Mentre Pannunzi getta le basi per la gestione di una joint
venture della coca, Locatelli sta subendo un processo per
narcotraffico internazionale che lo conduce nel carcere di
Grasse a scontare una pena di dieci anni. In prigione vede
giusto un ritaglio dell'ameno paesaggio che si estende sotto
la collina dell'antica cittadina denominata "la capitale mondiale dei profumi",
il mare davanti a Cannes può solo intuirlo. Ma non gli serve: Diabolik è un uomo
di pensiero e d'azione rapida. Si rompe un braccio. Bisogna ricoverarlo, però
i francesi non sono sprovveduti, sospettano che quell'incidente possa non essere
casuale. Per precauzione non lo mandano a Nizza, ma a Lione, lontano dalla costa
che ha battuto palmo a palmo, a quasi cinquecento chilometri di distanza. Il
detenuto scende dal cellulare e si avvia verso l'ospedale.

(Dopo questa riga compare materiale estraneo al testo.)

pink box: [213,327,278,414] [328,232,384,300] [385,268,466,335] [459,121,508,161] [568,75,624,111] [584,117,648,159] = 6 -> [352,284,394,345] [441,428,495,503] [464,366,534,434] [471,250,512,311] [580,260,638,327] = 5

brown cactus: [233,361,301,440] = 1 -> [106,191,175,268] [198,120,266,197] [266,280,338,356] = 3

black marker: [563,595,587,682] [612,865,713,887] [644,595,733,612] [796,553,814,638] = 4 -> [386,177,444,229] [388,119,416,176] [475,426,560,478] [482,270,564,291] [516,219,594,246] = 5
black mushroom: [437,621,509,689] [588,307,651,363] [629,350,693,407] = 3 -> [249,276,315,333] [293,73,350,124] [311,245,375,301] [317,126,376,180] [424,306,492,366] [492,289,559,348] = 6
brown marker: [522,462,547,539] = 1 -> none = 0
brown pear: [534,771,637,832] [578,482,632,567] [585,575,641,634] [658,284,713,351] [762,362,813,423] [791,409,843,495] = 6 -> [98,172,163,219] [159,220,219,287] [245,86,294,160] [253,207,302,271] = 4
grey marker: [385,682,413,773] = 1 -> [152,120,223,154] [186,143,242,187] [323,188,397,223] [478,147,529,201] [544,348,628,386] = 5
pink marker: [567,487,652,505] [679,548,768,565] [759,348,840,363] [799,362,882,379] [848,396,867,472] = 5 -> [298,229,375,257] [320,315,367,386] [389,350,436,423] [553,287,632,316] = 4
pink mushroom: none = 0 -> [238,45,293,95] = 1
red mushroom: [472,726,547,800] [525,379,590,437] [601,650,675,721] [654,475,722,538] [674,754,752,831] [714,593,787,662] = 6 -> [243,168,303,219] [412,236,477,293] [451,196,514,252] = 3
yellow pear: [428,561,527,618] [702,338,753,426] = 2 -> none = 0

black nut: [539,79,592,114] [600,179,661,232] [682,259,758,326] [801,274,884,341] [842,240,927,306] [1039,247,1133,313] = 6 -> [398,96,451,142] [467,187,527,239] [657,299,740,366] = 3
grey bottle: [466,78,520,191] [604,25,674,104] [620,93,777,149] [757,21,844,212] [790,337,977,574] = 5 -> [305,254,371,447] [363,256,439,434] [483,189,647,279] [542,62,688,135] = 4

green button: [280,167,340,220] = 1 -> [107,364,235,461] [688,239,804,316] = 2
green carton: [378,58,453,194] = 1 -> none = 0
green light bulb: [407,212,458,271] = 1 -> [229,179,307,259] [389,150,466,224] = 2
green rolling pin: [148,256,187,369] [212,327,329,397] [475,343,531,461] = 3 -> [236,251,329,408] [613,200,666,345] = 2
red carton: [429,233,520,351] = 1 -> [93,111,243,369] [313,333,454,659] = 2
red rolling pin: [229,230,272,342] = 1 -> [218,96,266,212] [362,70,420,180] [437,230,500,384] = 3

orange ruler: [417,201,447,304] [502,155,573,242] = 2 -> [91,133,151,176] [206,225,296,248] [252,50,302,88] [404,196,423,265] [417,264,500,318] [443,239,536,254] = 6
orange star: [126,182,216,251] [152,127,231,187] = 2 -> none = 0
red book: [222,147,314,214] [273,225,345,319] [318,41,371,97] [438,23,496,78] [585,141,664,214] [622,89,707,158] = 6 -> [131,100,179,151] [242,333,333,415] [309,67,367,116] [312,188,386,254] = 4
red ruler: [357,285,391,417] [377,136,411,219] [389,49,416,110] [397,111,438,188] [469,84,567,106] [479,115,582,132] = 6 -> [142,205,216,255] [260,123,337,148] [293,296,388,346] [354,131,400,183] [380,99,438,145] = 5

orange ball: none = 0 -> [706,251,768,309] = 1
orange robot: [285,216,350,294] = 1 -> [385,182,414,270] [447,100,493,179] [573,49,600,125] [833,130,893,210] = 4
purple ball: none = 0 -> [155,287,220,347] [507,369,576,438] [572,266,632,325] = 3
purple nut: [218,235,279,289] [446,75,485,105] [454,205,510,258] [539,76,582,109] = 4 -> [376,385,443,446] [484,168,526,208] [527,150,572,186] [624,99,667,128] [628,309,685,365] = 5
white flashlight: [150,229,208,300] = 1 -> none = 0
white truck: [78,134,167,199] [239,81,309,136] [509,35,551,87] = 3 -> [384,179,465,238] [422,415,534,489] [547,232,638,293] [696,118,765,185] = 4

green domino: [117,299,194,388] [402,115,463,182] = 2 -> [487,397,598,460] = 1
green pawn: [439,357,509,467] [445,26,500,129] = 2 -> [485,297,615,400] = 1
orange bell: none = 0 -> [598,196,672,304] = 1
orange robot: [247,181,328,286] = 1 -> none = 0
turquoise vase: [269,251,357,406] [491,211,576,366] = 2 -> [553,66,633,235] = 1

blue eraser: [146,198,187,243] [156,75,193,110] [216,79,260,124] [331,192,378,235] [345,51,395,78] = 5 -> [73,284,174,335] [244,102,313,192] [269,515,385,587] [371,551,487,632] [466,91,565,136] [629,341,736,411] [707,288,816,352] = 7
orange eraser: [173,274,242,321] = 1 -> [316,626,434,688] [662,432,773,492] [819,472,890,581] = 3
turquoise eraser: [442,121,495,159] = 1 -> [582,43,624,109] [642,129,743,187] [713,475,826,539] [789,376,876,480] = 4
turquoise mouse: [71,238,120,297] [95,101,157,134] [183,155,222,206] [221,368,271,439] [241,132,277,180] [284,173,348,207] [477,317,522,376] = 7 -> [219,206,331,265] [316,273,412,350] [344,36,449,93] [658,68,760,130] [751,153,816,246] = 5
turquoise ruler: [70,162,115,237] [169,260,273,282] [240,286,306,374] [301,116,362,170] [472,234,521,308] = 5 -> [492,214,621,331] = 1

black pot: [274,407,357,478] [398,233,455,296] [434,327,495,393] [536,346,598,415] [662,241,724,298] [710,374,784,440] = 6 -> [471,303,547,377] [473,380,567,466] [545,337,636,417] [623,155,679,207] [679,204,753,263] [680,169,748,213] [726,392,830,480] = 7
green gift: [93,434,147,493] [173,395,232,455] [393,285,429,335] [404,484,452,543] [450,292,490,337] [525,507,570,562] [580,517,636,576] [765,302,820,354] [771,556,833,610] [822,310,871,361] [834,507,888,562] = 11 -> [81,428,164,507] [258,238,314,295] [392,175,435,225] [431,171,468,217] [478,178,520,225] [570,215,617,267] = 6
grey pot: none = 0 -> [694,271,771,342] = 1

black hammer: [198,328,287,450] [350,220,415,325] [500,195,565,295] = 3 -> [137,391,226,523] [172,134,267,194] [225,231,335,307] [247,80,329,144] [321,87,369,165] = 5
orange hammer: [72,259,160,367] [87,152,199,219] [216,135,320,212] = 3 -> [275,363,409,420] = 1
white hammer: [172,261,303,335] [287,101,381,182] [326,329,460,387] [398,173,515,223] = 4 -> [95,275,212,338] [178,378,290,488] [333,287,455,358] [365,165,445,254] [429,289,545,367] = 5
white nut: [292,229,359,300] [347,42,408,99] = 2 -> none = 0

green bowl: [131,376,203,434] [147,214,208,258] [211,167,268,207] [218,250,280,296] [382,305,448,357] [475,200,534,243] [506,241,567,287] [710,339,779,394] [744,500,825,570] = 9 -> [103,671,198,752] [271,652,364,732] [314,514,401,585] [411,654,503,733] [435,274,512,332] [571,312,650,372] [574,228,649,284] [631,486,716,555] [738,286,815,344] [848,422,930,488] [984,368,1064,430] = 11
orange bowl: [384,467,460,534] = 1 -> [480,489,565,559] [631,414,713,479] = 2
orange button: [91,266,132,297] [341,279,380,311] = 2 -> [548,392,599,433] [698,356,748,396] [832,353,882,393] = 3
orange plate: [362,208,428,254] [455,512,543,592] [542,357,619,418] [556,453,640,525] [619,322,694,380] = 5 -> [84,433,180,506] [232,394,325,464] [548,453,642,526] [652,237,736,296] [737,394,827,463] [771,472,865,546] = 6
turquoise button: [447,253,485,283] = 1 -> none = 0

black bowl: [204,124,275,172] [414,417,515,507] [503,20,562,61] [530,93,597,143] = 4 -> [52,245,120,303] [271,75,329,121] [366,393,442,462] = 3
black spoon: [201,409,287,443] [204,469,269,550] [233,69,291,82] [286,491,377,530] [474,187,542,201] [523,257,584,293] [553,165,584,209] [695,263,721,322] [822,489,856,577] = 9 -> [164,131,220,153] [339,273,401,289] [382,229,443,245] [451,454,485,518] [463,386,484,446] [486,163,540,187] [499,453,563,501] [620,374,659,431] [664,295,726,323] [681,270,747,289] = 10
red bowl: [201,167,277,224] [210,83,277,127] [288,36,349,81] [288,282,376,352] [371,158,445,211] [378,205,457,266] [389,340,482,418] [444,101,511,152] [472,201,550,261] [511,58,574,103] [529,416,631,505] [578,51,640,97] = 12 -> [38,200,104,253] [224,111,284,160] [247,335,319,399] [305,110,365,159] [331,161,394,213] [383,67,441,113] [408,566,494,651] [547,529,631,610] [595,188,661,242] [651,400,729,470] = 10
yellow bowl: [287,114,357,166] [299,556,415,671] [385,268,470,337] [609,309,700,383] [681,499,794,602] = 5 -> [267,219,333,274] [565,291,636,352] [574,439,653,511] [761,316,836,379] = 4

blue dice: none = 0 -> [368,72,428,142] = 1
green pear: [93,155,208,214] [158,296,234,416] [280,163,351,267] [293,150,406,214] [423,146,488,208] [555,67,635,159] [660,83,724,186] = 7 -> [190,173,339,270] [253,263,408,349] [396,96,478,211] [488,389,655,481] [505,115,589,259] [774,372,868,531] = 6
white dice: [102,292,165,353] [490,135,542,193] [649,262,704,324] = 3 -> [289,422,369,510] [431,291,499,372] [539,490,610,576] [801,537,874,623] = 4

Dopo qualche passo si
materializzano tre uomini armati e mascherati che disarmano gli agenti della
scorta e spariscono in un lampo assieme al prigioniero. È finita un'epoca.
Locatelli fa perdere le sue tracce e varca il confine con la Spagna. Diventa
Mario, Mario di Madrid: l'uomo di riferimento dei
narcos colombiani in Europa, il proprietario di una flotta
navale per il traffico internazionale di cocaina.